Former professional basketball player Candice Wiggins on Tuesday stood by the comments she made earlier this week in which she called the WNBA toxic and claimed gay players bullied her.
Wiggins, 30, had told the San Diego Union-Tribune on Monday that the WNBA culture was “very harmful” during her eight years playing for the league and that other women harassed her in part for being straight. “It can be quite hard. I didn’t like the culture inside the WNBA, and without revealing too much, it was toxic for me,” she said. “My spirit was being broken.”
“Me being heterosexual and straight, and being vocal in my identity as a straight woman was huge,” Wiggins added. “I would say 98 percent of the women in the WNBA are gay women. It was a conformist type of place. There was a whole different set of rules they (the other players) could apply.”
The interview took place ahead of her Tuesday induction into the San Diego Hall of Champions’ Bretibard Hall of Fame, according to the newspaper.

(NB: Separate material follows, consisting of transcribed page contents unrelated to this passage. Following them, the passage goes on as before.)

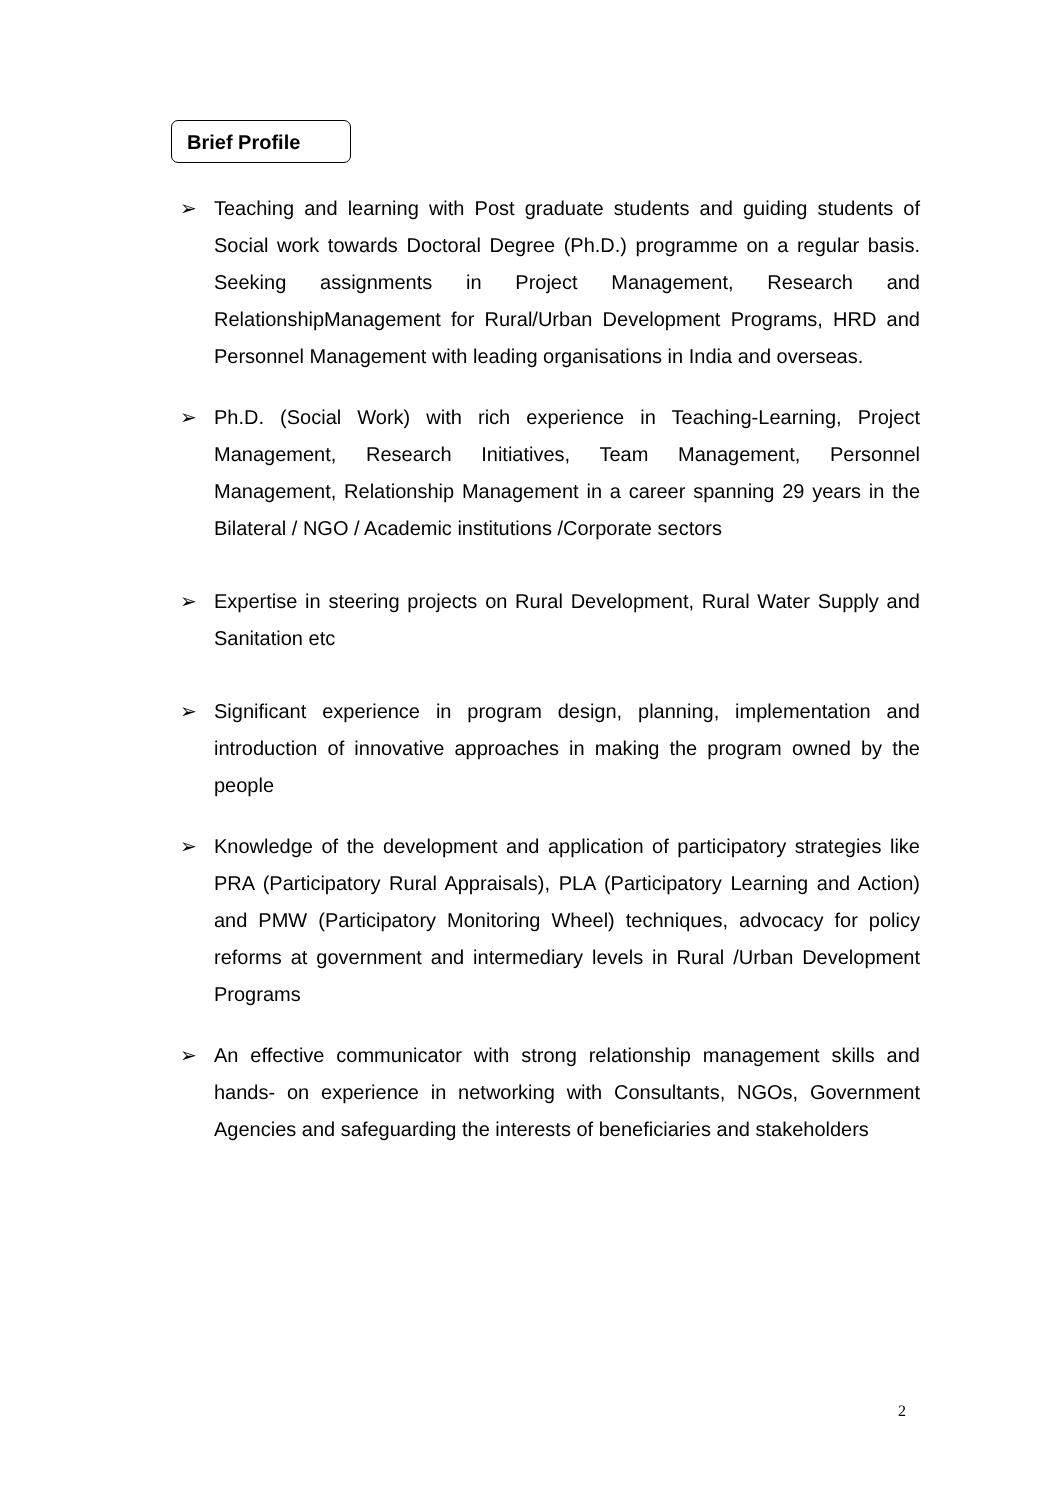Brief Profile
➢ Teaching and learning with Post graduate students and guiding students of Social work towards Doctoral Degree (Ph.D.) programme on a regular basis. Seeking assignments in Project Management, Research and RelationshipManagement for Rural/Urban Development Programs, HRD and Personnel Management with leading organisations in India and overseas.
➢ Ph.D. (Social Work) with rich experience in Teaching-Learning, Project Management, Research Initiatives, Team Management, Personnel Management, Relationship Management in a career spanning 29 years in the Bilateral / NGO / Academic institutions /Corporate sectors
➢ Expertise in steering projects on Rural Development, Rural Water Supply and Sanitation etc
➢ Significant experience in program design, planning, implementation and introduction of innovative approaches in making the program owned by the people
➢ Knowledge of the development and application of participatory strategies like PRA (Participatory Rural Appraisals), PLA (Participatory Learning and Action) and PMW (Participatory Monitoring Wheel) techniques, advocacy for policy reforms at government and intermediary levels in Rural /Urban Development Programs
➢ An effective communicator with strong relationship management skills and hands- on experience in networking with Consultants, NGOs, Government Agencies and safeguarding the interests of beneficiaries and stakeholders
2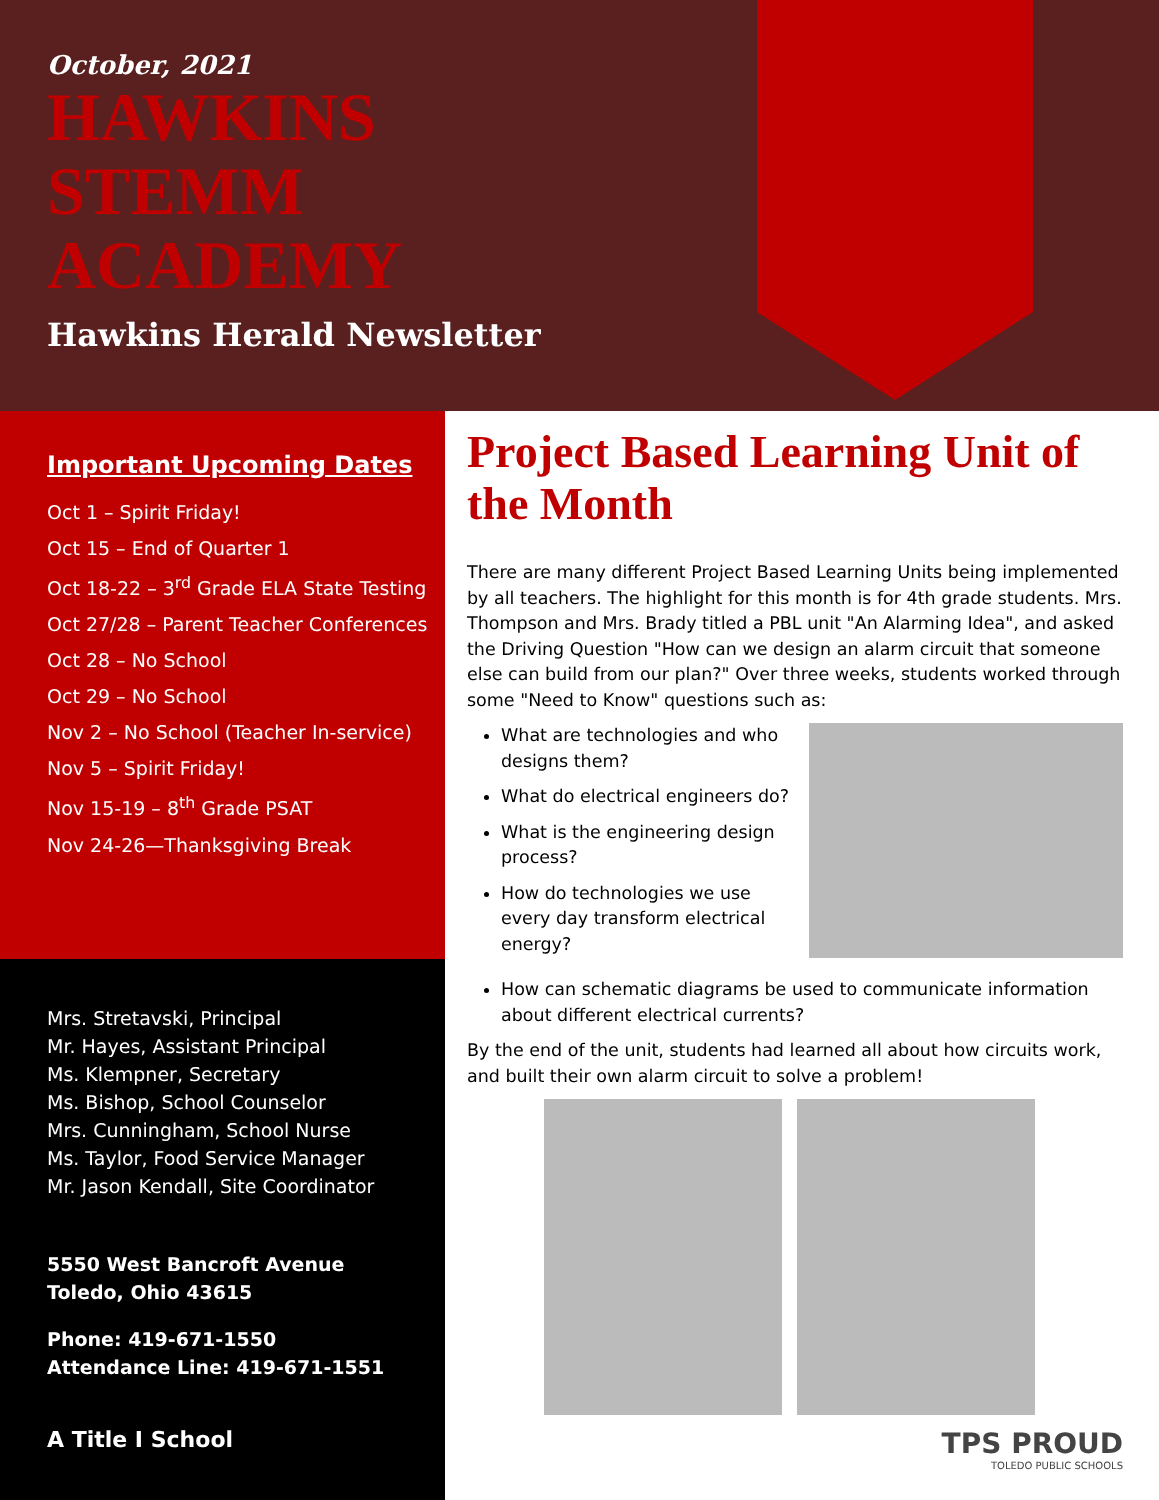October, 2021
HAWKINS
STEMM
ACADEMY
Hawkins Herald Newsletter
Important Upcoming Dates
Oct 1 – Spirit Friday!
Oct 15 – End of Quarter 1
Oct 18-22 – 3<sup>rd</sup> Grade ELA State Testing
Oct 27/28 – Parent Teacher Conferences
Oct 28 – No School
Oct 29 – No School
Nov 2 – No School (Teacher In-service)
Nov 5 – Spirit Friday!
Nov 15-19 – 8<sup>th</sup> Grade PSAT
Nov 24-26—Thanksgiving Break
Mrs. Stretavski, Principal
Mr. Hayes, Assistant Principal
Ms. Klempner, Secretary
Ms. Bishop, School Counselor
Mrs. Cunningham, School Nurse
Ms. Taylor, Food Service Manager
Mr. Jason Kendall, Site Coordinator
5550 West Bancroft Avenue
Toledo, Ohio 43615
Phone: 419-671-1550
Attendance Line: 419-671-1551
A Title I School
Project Based Learning Unit of the Month
There are many different Project Based Learning Units being implemented by all teachers. The highlight for this month is for 4th grade students. Mrs. Thompson and Mrs. Brady titled a PBL unit "An Alarming Idea", and asked the Driving Question "How can we design an alarm circuit that someone else can build from our plan?" Over three weeks, students worked through some "Need to Know" questions such as:
What are technologies and who designs them?
What do electrical engineers do?
What is the engineering design process?
How do technologies we use every day transform electrical energy?
How can schematic diagrams be used to communicate information about different electrical currents?
By the end of the unit, students had learned all about how circuits work, and built their own alarm circuit to solve a problem!
TPS PROUD
TOLEDO PUBLIC SCHOOLS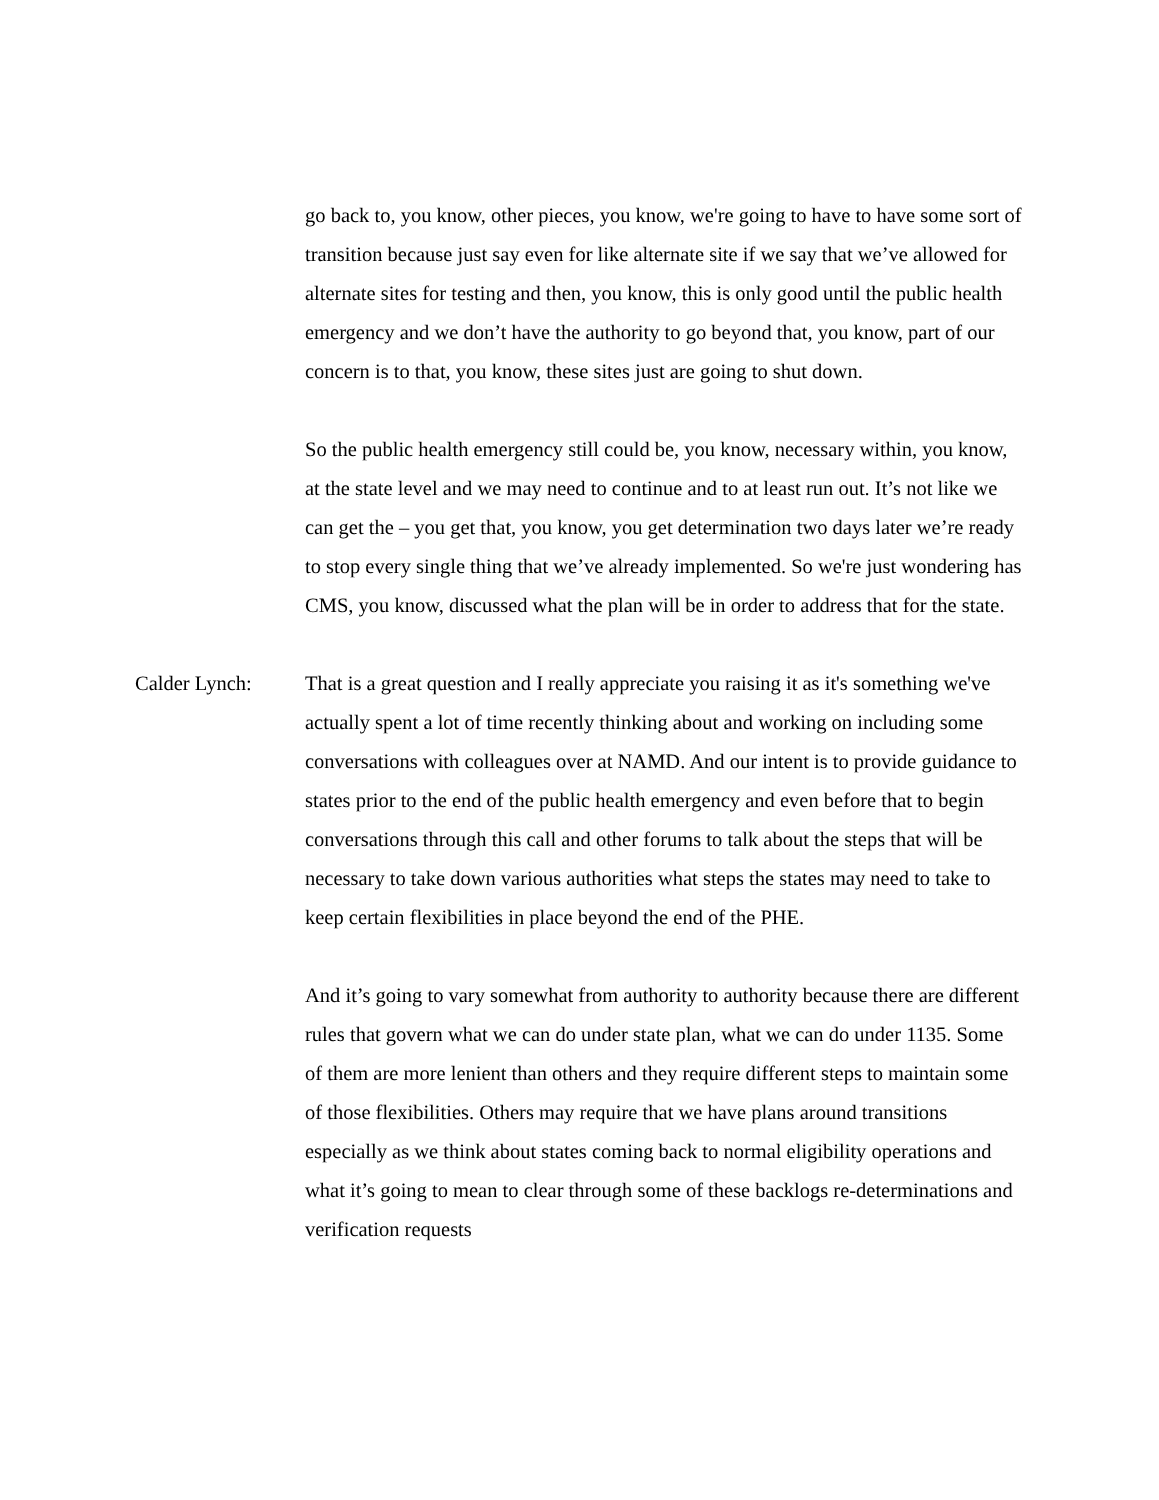go back to, you know, other pieces, you know, we're going to have to have some sort of transition because just say even for like alternate site if we say that we’ve allowed for alternate sites for testing and then, you know, this is only good until the public health emergency and we don’t have the authority to go beyond that, you know, part of our concern is to that, you know, these sites just are going to shut down.
So the public health emergency still could be, you know, necessary within, you know, at the state level and we may need to continue and to at least run out. It’s not like we can get the – you get that, you know, you get determination two days later we’re ready to stop every single thing that we’ve already implemented. So we're just wondering has CMS, you know, discussed what the plan will be in order to address that for the state.
Calder Lynch: That is a great question and I really appreciate you raising it as it's something we've actually spent a lot of time recently thinking about and working on including some conversations with colleagues over at NAMD. And our intent is to provide guidance to states prior to the end of the public health emergency and even before that to begin conversations through this call and other forums to talk about the steps that will be necessary to take down various authorities what steps the states may need to take to keep certain flexibilities in place beyond the end of the PHE.
And it’s going to vary somewhat from authority to authority because there are different rules that govern what we can do under state plan, what we can do under 1135. Some of them are more lenient than others and they require different steps to maintain some of those flexibilities. Others may require that we have plans around transitions especially as we think about states coming back to normal eligibility operations and what it’s going to mean to clear through some of these backlogs re-determinations and verification requests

Wiggins, who announced her retirement last year, defended her remarks amid backlash, telling the Union-Tribune in a new interview that speaking out “freed” her “spirit.” “I know it sounds heartless, but I don’t care,” she said. “I’m not sorry for saying what needs to be said. And I’m not patting myself on the back. It wasn’t brave, but it would have been cowardly for me not to do it.”